Vu la décision, prise en application de l'article L. 511-2 du code de justice administrative, par laquelle le président du Tribunal a désigné Mme Baizet, première conseillère, en qualité de juge des référés.

Les parties ont été régulièrement averties du jour de l'audience publique qui a eu lieu le 4 septembre 2023 à 14h00 (heure de Mayotte), la magistrate constituant la formation de jugement compétente siégeant au tribunal de La Réunion dans les conditions prévues aux articles L. 781-1 et R. 781-1 et suivants du code de justice administrative, Mme C étant greffière d'audience au tribunal administratif de Mayotte.

Après avoir entendu au cours de l'audience publique du 4 septembre 2023 :

- le rapport de Mme Baizet, juge des référés,

- les observations de Me Hessler qui soutient se désister de l'ensemble de ses conclusions ;

- les observations de Me Ben Attia pour le préfet de Mayotte.

La clôture de l'audience a été prononcée à l'issue de l'audience.

Considérant ce qui suit :

1. M. A B, ressortissant comorien, né le 29 août 2023, a demandé la suspension des effets de l'arrêté du 13 avril 2023 par lequel le préfet de Mayotte a refusé de l'admettre au séjour, lui a fait obligation de quitter le territoire et l'a interdit de retour sur le territoire français pendant une durée de trois années.

2. Le conseil de M. A B a déclaré à l'audience se désister de sa requête.
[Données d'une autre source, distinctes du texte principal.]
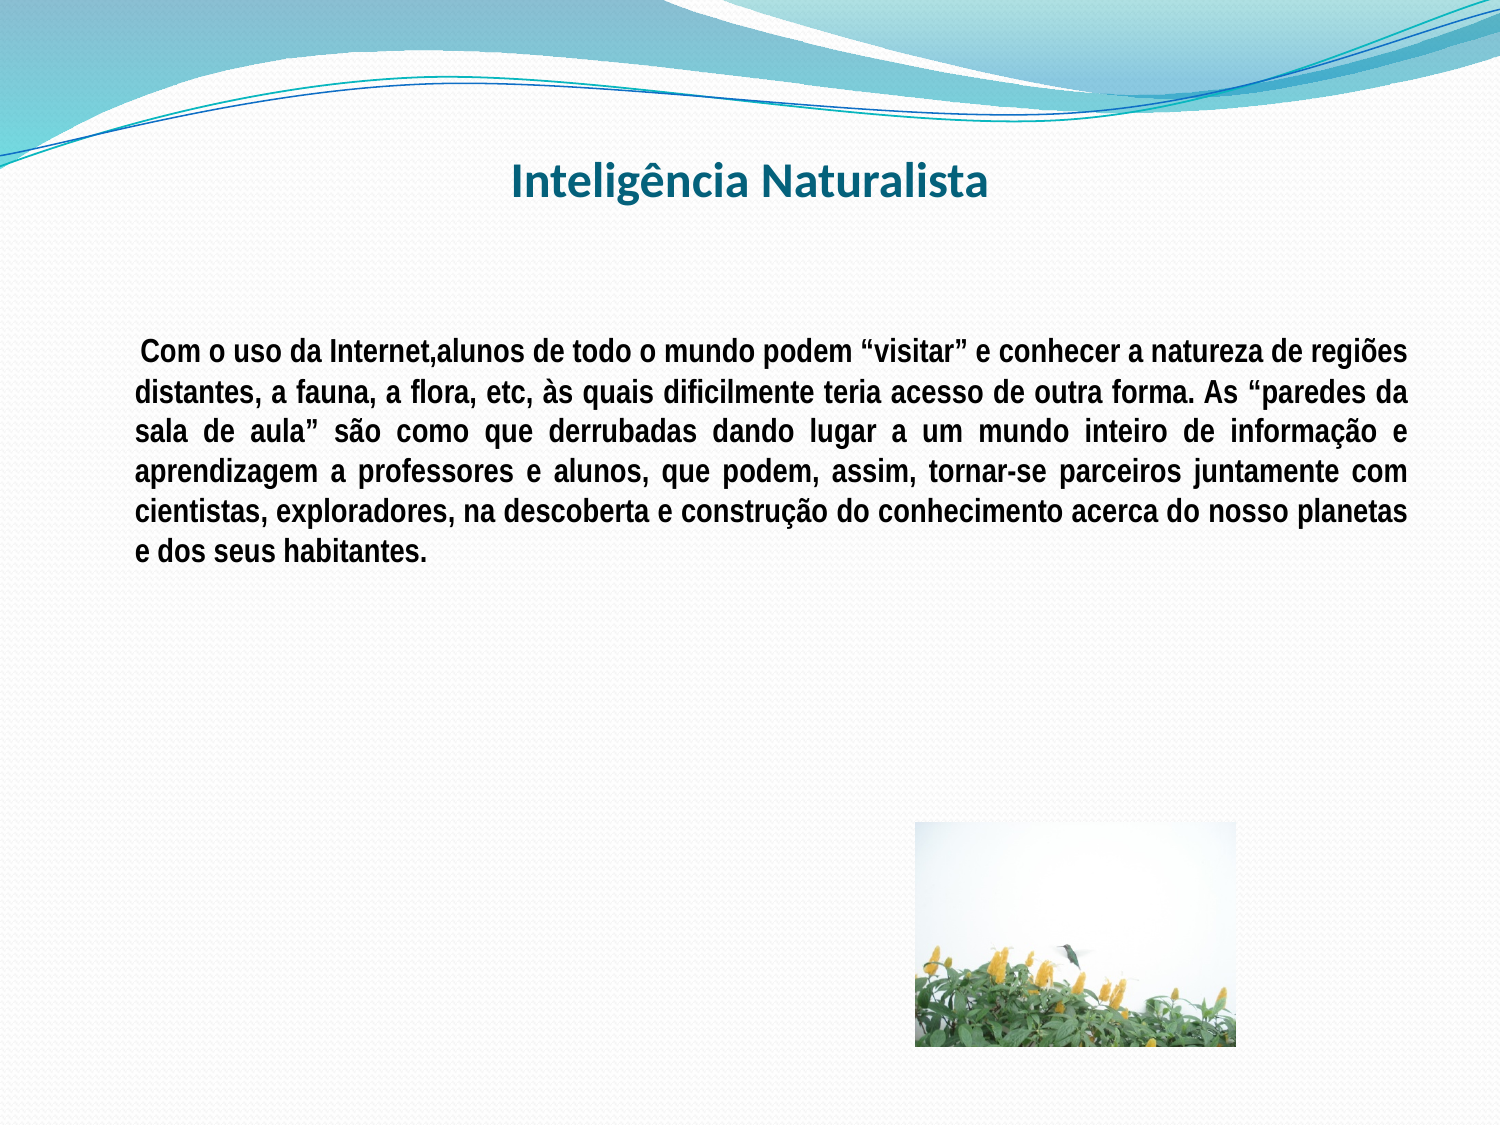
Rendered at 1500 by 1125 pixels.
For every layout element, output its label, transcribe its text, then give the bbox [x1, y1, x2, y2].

picture [915, 822, 1237, 1047]
title Inteligência Naturalista [75, 115, 1425, 268]
list Com o uso da Internet,alunos de todo o mundo podem “visitar” e conhecer a natureza de regiões distantes, a fauna, a flora, etc, às quais dificilmente teria acesso de outra forma. As “paredes da sala de aula” são como que derrubadas dando lugar a um mundo inteiro de informação e aprendizagem a professores e alunos, que podem, assim, tornar-se parceiros juntamente com cientistas, exploradores, na descoberta e construção do conhecimento acerca do nosso planetas e dos seus habitantes. [75, 317, 1425, 1038]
Ce désistement d'instance est pur et simple. Rien ne s'oppose à ce qu'il en soit donné acte.

O R D O N N E :

Article 1er : Il est donné acte du désistement d'instance de M. A B.

Article 2 : La présente ordonnance sera notifiée à M. A B et au préfet de Mayotte.

Copie en sera transmise au ministre de l'intérieur et des outre-mer en application de l'article R. 751-8 du code de justice administrative.

Fait à Mamoudzou, le 4 septembre 2023.

La juge des référés,

E. BAIZET

La République mande et ordonne au préfet de Mayotte en ce qui le concerne ou à tous commissaires de justice à ce requis en ce qui concerne les voies de droit commun contre les parties privées, de pourvoir à l'exécution de la présente décision.